_PROVIDED TEXT_
####################

I get the application in spintronics and potentially optical/plasmonic devices, but the scale they are talking about "thousands of atoms" is really huge compared to the smallest transistors that have already been made.

The 4nm transistor that Intel has promised by 2022 ( slower than Moore's Law predicts,) has only 7 atoms in a planar configuration.

Optical transistors should be useful for future 3d architectures, but the electronic transistors we have are already strictly better than these things in pure 2d applications, (except in true "quantum" device,) re. problem of scale.

A 1000 atom "dot" is 143 times the volume of the 7 atom, 4nm transistor. A 16nm transistor would have volume under 905 atoms if it thickness equal width.

the nano-lasers I've seen are much larger than the 16nm process, and have often 2 or 3 layers of metals. To be useful, they need to be down to the scale of 2 shells of atoms around 1 atom: ~50 - 60 atoms
Quantum_Conundrum
Dec 21, 2010

Rank: 4.5 / 5 (2)
Do you realize that if a quantum dot has "thousands" of atoms then it's bigger than the transistors we already use?

This means fewer would fit in the same space, and because they are farther apart...because they're bigger...you have longer signal delay, defeating one of the main purpose of using them in the first place.
SteveL
Dec 21, 2010

Rank: not rated yet
It's a fairly new technology. Eventually they'll get smaller, but you do have a good point. Still, I like it that we are persuing many different technologies, because one may be more appropriate in different applications. Often we don't really know where research will lead us or what opportunities will become available.
Husky
Dec 21, 2010

Rank: not rated yet
maybe they should make sierpinski pyramids or other fractal structures out of it to maximize cramming a lot of surface area into a small volume
genastropsychicallst
Dec 21, 2010

Rank: not rated yet
No no no, photondots collaborating dotphonons. And that's not really a quantum, readable on biopsychica by google Albert Marinus. Already in 37 countries ...

####################

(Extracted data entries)
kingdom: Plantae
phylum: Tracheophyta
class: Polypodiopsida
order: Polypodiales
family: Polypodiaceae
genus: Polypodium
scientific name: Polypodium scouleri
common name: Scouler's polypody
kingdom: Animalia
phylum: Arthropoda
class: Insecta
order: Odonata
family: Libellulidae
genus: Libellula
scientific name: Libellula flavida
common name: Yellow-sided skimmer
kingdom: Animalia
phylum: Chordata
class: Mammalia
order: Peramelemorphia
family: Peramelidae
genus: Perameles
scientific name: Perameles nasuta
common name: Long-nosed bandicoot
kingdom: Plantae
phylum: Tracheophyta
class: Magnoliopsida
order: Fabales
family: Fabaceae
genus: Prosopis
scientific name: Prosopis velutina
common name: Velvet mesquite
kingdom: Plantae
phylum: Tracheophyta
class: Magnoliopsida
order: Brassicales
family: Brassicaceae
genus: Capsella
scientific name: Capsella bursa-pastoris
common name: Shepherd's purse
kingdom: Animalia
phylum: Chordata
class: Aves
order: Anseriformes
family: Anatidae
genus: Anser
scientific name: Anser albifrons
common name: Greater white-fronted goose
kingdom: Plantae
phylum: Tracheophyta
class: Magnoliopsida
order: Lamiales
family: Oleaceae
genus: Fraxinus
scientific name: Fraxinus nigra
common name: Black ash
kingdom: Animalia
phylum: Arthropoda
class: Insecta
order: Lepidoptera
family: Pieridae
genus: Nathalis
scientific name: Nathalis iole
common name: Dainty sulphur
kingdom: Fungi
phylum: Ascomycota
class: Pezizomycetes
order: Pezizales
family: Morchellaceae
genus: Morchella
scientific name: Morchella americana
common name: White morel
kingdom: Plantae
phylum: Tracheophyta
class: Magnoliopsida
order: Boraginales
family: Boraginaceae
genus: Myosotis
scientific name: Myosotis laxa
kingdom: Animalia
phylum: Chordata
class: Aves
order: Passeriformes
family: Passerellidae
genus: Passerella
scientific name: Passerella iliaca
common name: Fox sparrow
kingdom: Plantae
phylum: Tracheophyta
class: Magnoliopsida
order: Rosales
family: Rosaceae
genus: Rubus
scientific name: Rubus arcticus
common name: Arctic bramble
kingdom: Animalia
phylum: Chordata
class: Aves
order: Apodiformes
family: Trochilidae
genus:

####################

_EXERCISE PROMPT_
Reproduce the full comment thread on quantum dots and transistor scale word for word.

_FINISHED TASK_
I get the application in spintronics and potentially optical/plasmonic devices, but the scale they are talking about "thousands of atoms" is really huge compared to the smallest transistors that have already been made.

The 4nm transistor that Intel has promised by 2022 ( slower than Moore's Law predicts,) has only 7 atoms in a planar configuration.

Optical transistors should be useful for future 3d architectures, but the electronic transistors we have are already strictly better than these things in pure 2d applications, (except in true "quantum" device,) re. problem of scale.

A 1000 atom "dot" is 143 times the volume of the 7 atom, 4nm transistor. A 16nm transistor would have volume under 905 atoms if it thickness equal width.

the nano-lasers I've seen are much larger than the 16nm process, and have often 2 or 3 layers of metals. To be useful, they need to be down to the scale of 2 shells of atoms around 1 atom: ~50 - 60 atoms
Quantum_Conundrum
Dec 21, 2010

Rank: 4.5 / 5 (2)
Do you realize that if a quantum dot has "thousands" of atoms then it's bigger than the transistors we already use?

This means fewer would fit in the same space, and because they are farther apart...because they're bigger...you have longer signal delay, defeating one of the main purpose of using them in the first place.
SteveL
Dec 21, 2010

Rank: not rated yet
It's a fairly new technology. Eventually they'll get smaller, but you do have a good point. Still, I like it that we are persuing many different technologies, because one may be more appropriate in different applications. Often we don't really know where research will lead us or what opportunities will become available.
Husky
Dec 21, 2010

Rank: not rated yet
maybe they should make sierpinski pyramids or other fractal structures out of it to maximize cramming a lot of surface area into a small volume
genastropsychicallst
Dec 21, 2010

Rank: not rated yet
No no no, photondots collaborating dotphonons. And that's not really a quantum, readable on biopsychica by google Albert Marinus. Already in 37 countries ...